**Study text:**
SMB owners overly confident in the safety of their company and customer data
The study also revealed some glaring discrepancies between what SMB owners believe versus what is actually occurring in the market. Nearly 60% of SMB owners believe their business is unlikely to be targeted by cyber criminals, however the results revealed that 18.5% of SMB owners have suffered from a cyber attack or data breach within the past year.
Unfortunately, while securing data can be simple, remediation is not. Companies that fall victim to a cyber attack often experience significant downtime that seriously impacts productivity, data privacy, and even revenue.
Once breached, 25% of SMB owners stated they had to spend $10,000 or more to resolve the attack, which could be devastating for a small company. As for time lost, 50% of SMB owners said it took 24 hours or longer to recover from a breach or cyber attack, while 25% reported they lost business as a result, and almost 40% stated they lost crucial data.
Despite these numbers, many SMB owners are overly confident in the safety of their company and customer data. One in five SMB owners surveyed stated their organization has zero vulnerabilities, however 50% of SMB owners stated their employees do not receive any cybersecurity training.
A significant number, 65%, of SMB owners report managing their cybersecurity in-house, but less than 10% say they have a dedicated IT staff member. The right solution makes it simple and extremely cost-effective for SMBs to manage their own cybersecurity, ensuring their business is secure and protected.
With cybersecurity concerns already mounting ahead of the 2020 presidential election, SMB executives are turning their attention to how these threats could impact their own business.
The threat of foreign adversaries
According to a new Zix-AppRiver survey, 93 percent believe that as foreign adversaries attempt to breach national security or wage cyberwar, they will use small businesses such as their own as entry points. Among them, two thirds expect this threat to become even more severe.
“That follows the pattern we’ve seen in business, where attacks have expanded from big corporations to small- and medium-sized businesses. While these attacks can originate from anywhere, the survey data shows that SMBs believe foreign actors and even nation-states may be targeting them as a first step toward access to larger companies or government agencies.”
SMBs want a better security posture in 2020, and they’re ready to pay for it
This, among other cybersecurity concerns, could be a possible driver behind SMBs’ plan to shore up their security investment and defenses in 2020. Sixty-two percent of all SMBs plan to increase their cybersecurity budgets in 2020.

**Action item A:**
In the SMB cybersecurity text, what percentage of SMBs plan to increase their cybersecurity budgets in 2020?
**Action item B:**
List each consequence of a breach that SMB owners reported in the SMB cybersecurity text, along with the share of owners who reported it.

**Extracted information:**

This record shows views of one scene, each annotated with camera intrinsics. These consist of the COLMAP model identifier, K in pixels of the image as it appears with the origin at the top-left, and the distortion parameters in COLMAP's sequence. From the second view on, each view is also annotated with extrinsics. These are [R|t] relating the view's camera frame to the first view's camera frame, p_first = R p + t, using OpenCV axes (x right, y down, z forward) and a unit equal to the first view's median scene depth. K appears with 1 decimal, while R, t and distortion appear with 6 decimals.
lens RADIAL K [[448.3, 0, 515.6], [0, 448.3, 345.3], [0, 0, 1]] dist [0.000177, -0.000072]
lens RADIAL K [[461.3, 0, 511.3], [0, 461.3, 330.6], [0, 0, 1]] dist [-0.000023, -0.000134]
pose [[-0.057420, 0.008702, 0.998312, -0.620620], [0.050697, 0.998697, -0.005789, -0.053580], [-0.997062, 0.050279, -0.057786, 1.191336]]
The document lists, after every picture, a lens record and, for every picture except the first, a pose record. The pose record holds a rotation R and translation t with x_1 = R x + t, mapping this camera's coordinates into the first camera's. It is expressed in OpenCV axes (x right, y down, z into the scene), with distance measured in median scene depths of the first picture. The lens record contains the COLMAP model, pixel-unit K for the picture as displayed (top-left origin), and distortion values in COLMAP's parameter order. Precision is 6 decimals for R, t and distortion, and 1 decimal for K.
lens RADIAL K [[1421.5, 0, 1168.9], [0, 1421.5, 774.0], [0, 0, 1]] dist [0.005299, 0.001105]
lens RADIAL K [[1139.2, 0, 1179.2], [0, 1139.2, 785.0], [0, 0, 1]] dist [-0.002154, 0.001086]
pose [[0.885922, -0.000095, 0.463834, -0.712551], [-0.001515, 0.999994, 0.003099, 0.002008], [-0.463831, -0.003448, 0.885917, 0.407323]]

**Final answer A:**
Sixty-two percent.

**Final answer B:**
- Spent $10,000 or more to resolve the attack: 25%
- Took 24 hours or longer to recover: 50%
- Lost business: 25%
- Lost crucial data: almost 40%